Recently there has been a lot of talk from the NUS about fighting the privatisation of education. This is the right direction to take the student movement – an explicitly political and fighting one. The resulting campaign, which has been the NUS’s biggest for the last few years, is the plan to fight the marketisation of higher education by boycotting the NSS (National Student Survey). The campaign has had quite good publicity and has made the crucial political point that fighting privatisation in education is an urgent task – we need to stop and reverse the trend towards marketisation and make education freely accessible to all. But, to put it bluntly, the tactic adopted is limited in the extreme. The idea that a partial boycott of a survey, which provides some of the data for a mechanism that makes up part of the government’s plans for education privatisation, will hinder in the slightest a fifteen-year plan of Tory austerity and attacks on the working class, fuelled by an historic crisis of capitalism on a global scale, is wishful thinking to put it mildly. It’s the equivalent of fighting a bulldozer with a feather.

It seems like those leading the NUS and local student unions understand that a lot of students are angry – the Tories are hitting us hard and many people are outraged – but these leaders don’t really know how to harness all this anger into a fightback that actually changes things. At a student protest after the Trump inauguration a fellow coursemate said to me that he despised Trump as much as anyone, but what was this protest accomplishing? A few weeks later when a similar demonstration was called, he and 90% of the other earlier protestors had come to a similar conclusion and not bothered to turn up. The demonstration in November against fees and cuts saw 20,000 student protestors on the streets, whereas in the past there have been demonstrations of more than double that size. People are realising, as the years have gone by, that the effectiveness of this form of campaigning is declining rapidly.

The right-wing seize on this as evidence that students aren’t interested in politics and that student unions should be apolitical. But the opposite is true. It all comes down to a question of leadership. Students have reason to be, and are, very angry. They’re willing to fight. But it takes leaders who are willing to talk and act to fundamentally change the system to solve our problems.

The current NUS president who, whilst being a decent Left, has still achieved very little because she finds herself constrained by the criticism of the Right and is unprepared to do what is necessary to turn the NUS into a fighting force against the government. To do this she would need to base herself on radical ideas that strike right at the heart of the Tory’s privatisation agenda and the capitalist system that fuels it – not tinkering around the edges with boycotts of surveys. She would need to link up with the working class, whether this be through the trade unions, the Labour party or even casualised workers, because it’s these people who actually control the teaching, administrative and every other aspect of life at schools, colleges and universities. When this power is combined in its political ideas and organisational strategy with the energy and fury of students, such a force would be unstoppable.
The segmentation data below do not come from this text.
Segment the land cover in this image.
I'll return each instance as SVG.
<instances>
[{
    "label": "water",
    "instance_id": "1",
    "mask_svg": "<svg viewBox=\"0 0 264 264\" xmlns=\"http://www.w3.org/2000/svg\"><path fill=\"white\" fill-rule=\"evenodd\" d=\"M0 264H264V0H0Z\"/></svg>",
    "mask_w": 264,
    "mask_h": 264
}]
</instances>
Such a change would not be easy. The revolutionary Left needs to win the battle of ideas within the NUS and also to turn outwards towards the teaching unions, the unionised admin and support staff, and the casualised workers at our universities and colleges. We need to convince people, through words and actions, of the power of a movement based on unity between the working class and its most radical politics, and the student movement. Events in Britain and internationally are developing rapidly and providing us with plenty of opportunities to make our case. The NUS and its Left wing need to seize the moment to build a really radical movement with clear ideas and a clear strategy that can bring about really radical change.